Stored data
______

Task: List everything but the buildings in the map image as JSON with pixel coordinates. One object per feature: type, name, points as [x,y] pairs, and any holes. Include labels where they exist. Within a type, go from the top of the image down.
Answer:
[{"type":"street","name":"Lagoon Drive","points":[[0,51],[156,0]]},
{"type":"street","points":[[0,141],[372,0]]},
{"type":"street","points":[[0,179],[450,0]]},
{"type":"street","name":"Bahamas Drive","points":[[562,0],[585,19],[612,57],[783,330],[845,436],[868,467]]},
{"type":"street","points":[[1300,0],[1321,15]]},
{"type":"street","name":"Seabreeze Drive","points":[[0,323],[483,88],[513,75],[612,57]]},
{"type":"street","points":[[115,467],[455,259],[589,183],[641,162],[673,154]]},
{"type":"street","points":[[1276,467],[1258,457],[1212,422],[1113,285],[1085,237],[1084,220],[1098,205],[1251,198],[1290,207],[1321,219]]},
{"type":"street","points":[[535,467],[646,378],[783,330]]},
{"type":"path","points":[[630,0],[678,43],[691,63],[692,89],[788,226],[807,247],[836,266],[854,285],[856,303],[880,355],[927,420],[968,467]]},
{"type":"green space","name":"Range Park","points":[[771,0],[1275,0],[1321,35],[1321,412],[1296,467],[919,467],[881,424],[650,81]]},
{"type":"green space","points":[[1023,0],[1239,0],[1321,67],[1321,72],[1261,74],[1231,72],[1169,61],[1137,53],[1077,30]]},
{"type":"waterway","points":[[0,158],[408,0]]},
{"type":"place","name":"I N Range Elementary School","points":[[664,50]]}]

______

▸ **TASK OBJECTIVE**
Each entry should be duplicated exactly as it was given.

▸ **RESPONSE TO THE TASK**
Task: List everything but the buildings in the map image as JSON with pixel coordinates. One object per feature: type, name, points as [x,y] pairs, and any holes. Include labels where they exist. Within a type, go from the top of the image down.
Answer:
[{"type":"street","name":"Lagoon Drive","points":[[0,51],[156,0]]},
{"type":"street","points":[[0,141],[372,0]]},
{"type":"street","points":[[0,179],[450,0]]},
{"type":"street","name":"Bahamas Drive","points":[[562,0],[585,19],[612,57],[783,330],[845,436],[868,467]]},
{"type":"street","points":[[1300,0],[1321,15]]},
{"type":"street","name":"Seabreeze Drive","points":[[0,323],[483,88],[513,75],[612,57]]},
{"type":"street","points":[[115,467],[455,259],[589,183],[641,162],[673,154]]},
{"type":"street","points":[[1276,467],[1258,457],[1212,422],[1113,285],[1085,237],[1084,220],[1098,205],[1251,198],[1290,207],[1321,219]]},
{"type":"street","points":[[535,467],[646,378],[783,330]]},
{"type":"path","points":[[630,0],[678,43],[691,63],[692,89],[788,226],[807,247],[836,266],[854,285],[856,303],[880,355],[927,420],[968,467]]},
{"type":"green space","name":"Range Park","points":[[771,0],[1275,0],[1321,35],[1321,412],[1296,467],[919,467],[881,424],[650,81]]},
{"type":"green space","points":[[1023,0],[1239,0],[1321,67],[1321,72],[1261,74],[1231,72],[1169,61],[1137,53],[1077,30]]},
{"type":"waterway","points":[[0,158],[408,0]]},
{"type":"place","name":"I N Range Elementary School","points":[[664,50]]}]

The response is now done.